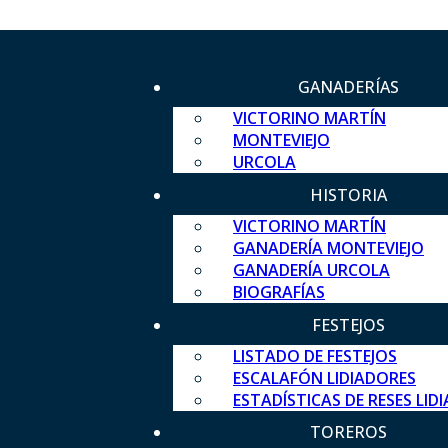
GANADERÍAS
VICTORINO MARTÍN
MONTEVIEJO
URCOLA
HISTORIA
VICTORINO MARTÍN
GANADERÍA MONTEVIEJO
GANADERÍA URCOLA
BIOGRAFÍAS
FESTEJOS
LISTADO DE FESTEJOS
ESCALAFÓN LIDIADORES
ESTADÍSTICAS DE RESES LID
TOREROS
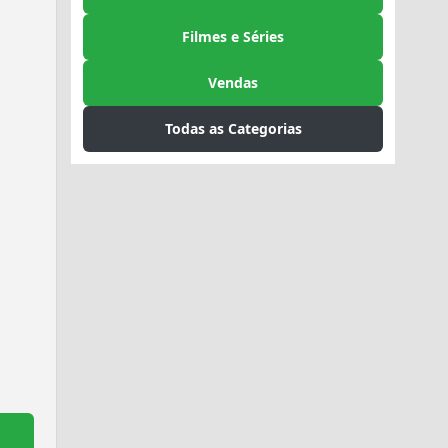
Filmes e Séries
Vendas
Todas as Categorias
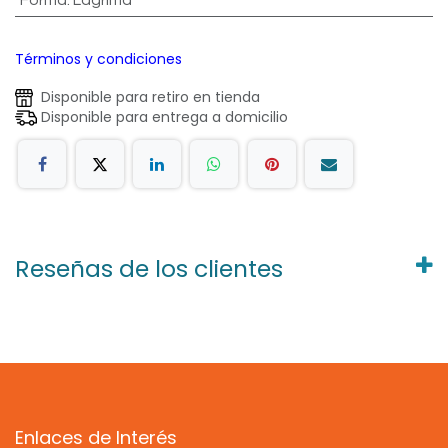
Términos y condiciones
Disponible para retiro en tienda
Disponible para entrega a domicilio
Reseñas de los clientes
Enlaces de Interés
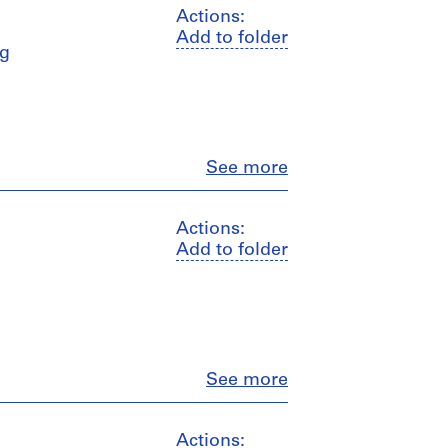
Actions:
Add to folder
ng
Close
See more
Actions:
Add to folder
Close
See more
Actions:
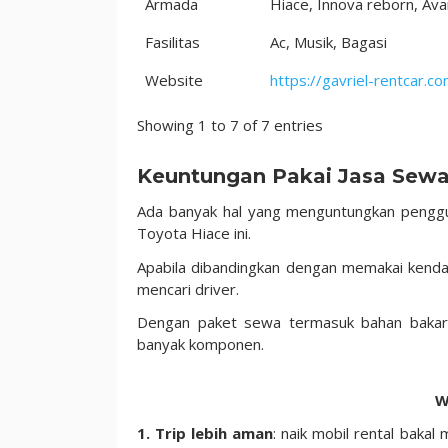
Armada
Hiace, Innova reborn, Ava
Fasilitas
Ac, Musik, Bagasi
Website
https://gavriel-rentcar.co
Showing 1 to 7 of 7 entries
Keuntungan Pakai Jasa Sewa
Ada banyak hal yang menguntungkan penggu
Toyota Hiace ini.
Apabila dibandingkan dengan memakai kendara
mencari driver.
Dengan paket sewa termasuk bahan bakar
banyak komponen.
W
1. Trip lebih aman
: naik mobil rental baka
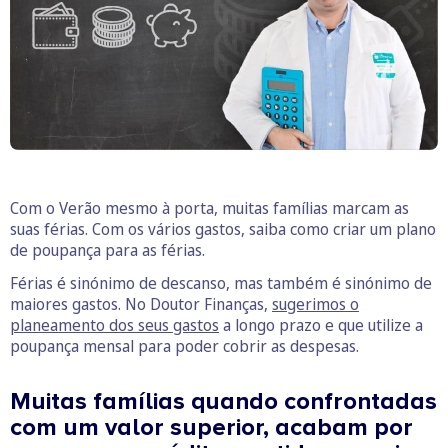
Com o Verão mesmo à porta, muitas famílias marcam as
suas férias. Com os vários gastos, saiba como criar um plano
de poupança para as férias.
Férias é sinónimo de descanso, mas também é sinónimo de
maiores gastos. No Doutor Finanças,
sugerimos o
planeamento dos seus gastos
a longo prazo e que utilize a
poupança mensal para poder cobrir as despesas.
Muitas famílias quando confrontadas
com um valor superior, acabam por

════════════════════

*What you should do*.
Everything in the material except the pictures should be restated word for word.

*Response*.
GANADERÍAS
VICTORINO MARTÍN
MONTEVIEJO
URCOLA
HISTORIA
VICTORINO MARTÍN
GANADERÍA MONTEVIEJO
GANADERÍA URCOLA
BIOGRAFÍAS
FESTEJOS
LISTADO DE FESTEJOS
ESCALAFÓN LIDIADORES
ESTADÍSTICAS DE RESES LID
TOREROS
Filmes e Séries
Vendas
Todas as Categorias
Términos y condiciones
Disponible para retiro en tienda
Disponible para entrega a domicilio
Reseñas de los clientes
Enlaces de Interés
Actions:
Add to folder
ng
Close
See more
Actions:
Add to folder
Close
See more
Actions:
Armada
Hiace, Innova reborn, Ava
Fasilitas
Ac, Musik, Bagasi
Website
https://gavriel-rentcar.co
Showing 1 to 7 of 7 entries
Keuntungan Pakai Jasa Sewa
Ada banyak hal yang menguntungkan penggu
Toyota Hiace ini.
Apabila dibandingkan dengan memakai kendara
mencari driver.
Dengan paket sewa termasuk bahan bakar
banyak komponen.
W
1. Trip lebih aman
: naik mobil rental baka
Com o Verão mesmo à porta, muitas famílias marcam as
suas férias. Com os vários gastos, saiba como criar um plano
de poupança para as férias.
Férias é sinónimo de descanso, mas também é sinónimo de
maiores gastos. No Doutor Finanças,
sugerimos o
planeamento dos seus gastos
a longo prazo e que utilize a
poupança mensal para poder cobrir as despesas.
Muitas famílias quando confrontadas
com um valor superior, acabam por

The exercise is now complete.